Mr. Bourdain — who watched his memoir, "Kitchen Confidential," morph from what he calls a "dark, absolutely uncompromising" big-screen vehicle for the director David Fincher and Brad Pitt into a short-lived sitcom on Fox — sees chefs as romantic renegades, an intriguing blend of bravado and sensitivity, who exist "a little apart from normal society."

These kitchen maestros "are confident, fairly brutish in the way they conduct themselves," he said, "and yet spend a lot of time drizzling sauce over an artfully cut piece of fish. I can see why that would be an attractive character."

In creating such protagonists, producers have typically tried for believability, while sometimes giving short shrift to moviemaking fundamentals. In "Tortilla Soup" (2001), for instance, the food was meticulously created and designed by Mary Sue Milliken and Susan Feniger of the Border Grill in Los Angeles, but the film, a Mexican-American take on "Eat Drink," strained under the weight of imitation.

In the recent "Last Holiday" Queen Latifah, as an aspiring chef, was coached by experts from the Food Network, but the movie stalled at just over $38 million at the box office.

Mr. Chelsom said the producers of "The Food of Love" would not skimp on expertise and would recruit "top level" food consultants. "We're making a film about authenticity in cooking so we really got to get it right," he said.

When it comes to getting it right, several of the new films may have an edge, in that they appear to pair the right director with the right project. The director Ridley Scott, a connoisseur of French wine and Cuban cigars, owns a vineyard in Provence, the setting of "A Good Year." Scott Hicks, the director of the "Mostly Martha" remake owns a vineyard in the Adelaide Hills of Australia. And Mr. Chelsom divides his time between homes in Beverly Hills and Lunigiana, in Tuscany, where, he said, "they produce amazing olive oil, the best I've ever tasted."
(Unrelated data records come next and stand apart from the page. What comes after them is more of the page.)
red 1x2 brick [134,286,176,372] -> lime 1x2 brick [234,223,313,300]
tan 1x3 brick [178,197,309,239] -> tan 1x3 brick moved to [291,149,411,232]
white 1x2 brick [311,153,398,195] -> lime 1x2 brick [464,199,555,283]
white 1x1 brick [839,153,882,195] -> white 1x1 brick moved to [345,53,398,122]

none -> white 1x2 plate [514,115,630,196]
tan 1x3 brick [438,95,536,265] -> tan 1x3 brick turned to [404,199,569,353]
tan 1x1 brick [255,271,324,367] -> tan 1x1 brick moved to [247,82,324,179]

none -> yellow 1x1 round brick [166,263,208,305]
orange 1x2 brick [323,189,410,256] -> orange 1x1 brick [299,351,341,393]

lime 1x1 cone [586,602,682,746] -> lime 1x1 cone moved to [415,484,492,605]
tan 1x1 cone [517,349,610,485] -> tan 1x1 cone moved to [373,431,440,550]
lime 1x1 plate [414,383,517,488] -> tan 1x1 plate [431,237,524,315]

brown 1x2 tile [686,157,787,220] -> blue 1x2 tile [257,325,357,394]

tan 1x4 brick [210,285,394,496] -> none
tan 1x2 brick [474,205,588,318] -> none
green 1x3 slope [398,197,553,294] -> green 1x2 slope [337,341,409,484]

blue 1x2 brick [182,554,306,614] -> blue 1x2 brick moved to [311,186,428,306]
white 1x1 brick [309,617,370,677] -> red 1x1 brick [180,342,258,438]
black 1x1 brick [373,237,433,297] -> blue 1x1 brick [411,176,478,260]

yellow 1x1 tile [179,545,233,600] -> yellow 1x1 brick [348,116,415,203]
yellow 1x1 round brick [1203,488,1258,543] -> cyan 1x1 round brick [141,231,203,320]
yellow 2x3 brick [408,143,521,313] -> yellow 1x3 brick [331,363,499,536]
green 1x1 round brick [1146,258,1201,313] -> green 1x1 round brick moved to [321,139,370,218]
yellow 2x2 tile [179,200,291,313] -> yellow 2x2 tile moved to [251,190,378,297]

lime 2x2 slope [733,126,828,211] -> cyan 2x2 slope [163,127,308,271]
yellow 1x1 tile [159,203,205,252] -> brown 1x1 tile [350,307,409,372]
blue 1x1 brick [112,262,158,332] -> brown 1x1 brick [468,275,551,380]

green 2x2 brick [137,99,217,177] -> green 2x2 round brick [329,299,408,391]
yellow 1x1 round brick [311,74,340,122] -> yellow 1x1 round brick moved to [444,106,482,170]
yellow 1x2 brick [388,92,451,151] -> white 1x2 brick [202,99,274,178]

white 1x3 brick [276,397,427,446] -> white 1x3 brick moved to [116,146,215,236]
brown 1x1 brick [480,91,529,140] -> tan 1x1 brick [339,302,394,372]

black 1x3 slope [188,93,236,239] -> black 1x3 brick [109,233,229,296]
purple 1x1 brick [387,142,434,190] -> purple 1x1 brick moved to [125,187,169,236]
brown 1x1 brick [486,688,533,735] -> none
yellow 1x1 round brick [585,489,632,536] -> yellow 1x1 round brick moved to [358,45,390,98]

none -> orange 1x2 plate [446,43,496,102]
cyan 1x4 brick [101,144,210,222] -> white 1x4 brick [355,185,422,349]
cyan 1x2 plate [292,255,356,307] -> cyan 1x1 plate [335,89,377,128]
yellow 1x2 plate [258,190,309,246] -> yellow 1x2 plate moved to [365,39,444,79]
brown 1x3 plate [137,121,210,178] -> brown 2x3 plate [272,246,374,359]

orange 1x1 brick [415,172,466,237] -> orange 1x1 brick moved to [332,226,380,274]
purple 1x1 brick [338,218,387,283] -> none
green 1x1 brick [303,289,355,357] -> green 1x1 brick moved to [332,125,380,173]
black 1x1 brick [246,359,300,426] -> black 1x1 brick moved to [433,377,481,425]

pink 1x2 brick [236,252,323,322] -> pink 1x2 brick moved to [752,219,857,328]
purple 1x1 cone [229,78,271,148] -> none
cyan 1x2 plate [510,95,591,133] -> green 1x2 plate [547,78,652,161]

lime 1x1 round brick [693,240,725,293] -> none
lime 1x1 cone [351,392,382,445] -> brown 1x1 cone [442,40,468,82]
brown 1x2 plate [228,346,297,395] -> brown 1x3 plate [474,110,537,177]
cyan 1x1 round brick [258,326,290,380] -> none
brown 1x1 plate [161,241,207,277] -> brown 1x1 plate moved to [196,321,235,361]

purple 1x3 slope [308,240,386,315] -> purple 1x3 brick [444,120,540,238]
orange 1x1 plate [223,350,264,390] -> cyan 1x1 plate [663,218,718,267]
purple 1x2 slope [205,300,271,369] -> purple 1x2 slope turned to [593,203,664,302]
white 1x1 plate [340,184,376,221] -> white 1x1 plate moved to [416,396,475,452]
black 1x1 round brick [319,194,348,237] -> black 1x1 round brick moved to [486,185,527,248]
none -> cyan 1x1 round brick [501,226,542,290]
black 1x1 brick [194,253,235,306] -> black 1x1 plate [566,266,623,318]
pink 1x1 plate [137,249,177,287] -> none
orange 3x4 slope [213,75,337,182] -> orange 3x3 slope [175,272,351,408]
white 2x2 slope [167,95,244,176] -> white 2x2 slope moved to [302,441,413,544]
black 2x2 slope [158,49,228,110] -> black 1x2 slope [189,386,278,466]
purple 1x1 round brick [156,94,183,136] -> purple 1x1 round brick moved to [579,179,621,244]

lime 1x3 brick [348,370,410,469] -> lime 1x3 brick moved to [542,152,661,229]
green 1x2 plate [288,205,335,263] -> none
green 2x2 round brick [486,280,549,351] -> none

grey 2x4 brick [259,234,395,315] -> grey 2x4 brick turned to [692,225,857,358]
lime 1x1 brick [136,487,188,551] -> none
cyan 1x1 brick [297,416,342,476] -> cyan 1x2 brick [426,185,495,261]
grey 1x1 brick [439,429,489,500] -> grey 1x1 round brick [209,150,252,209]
If the sudden confluence of food-oriented movies begins to sound like a glut, that shouldn't be too surprising, given the subject matter.

"The gorging of food is very American," Mr. Perry, the producer of "All You Can Eat," said in reference to his own film. "What we've done is tap into that weird relationship we all have with food and yet make it both funny and heartfelt."

And when it comes to food as entertainment, the saturation point is likely still in the future, said Ms. Shotland of Creative Artists: "Every time I think it can't get hotter, it gets hotter."

4 comments:

KT said...

I LOVE Big Night. I will never forget the scene where they have a big feast in the restaurant and I wanted to claw my way through the screen and into movie-land.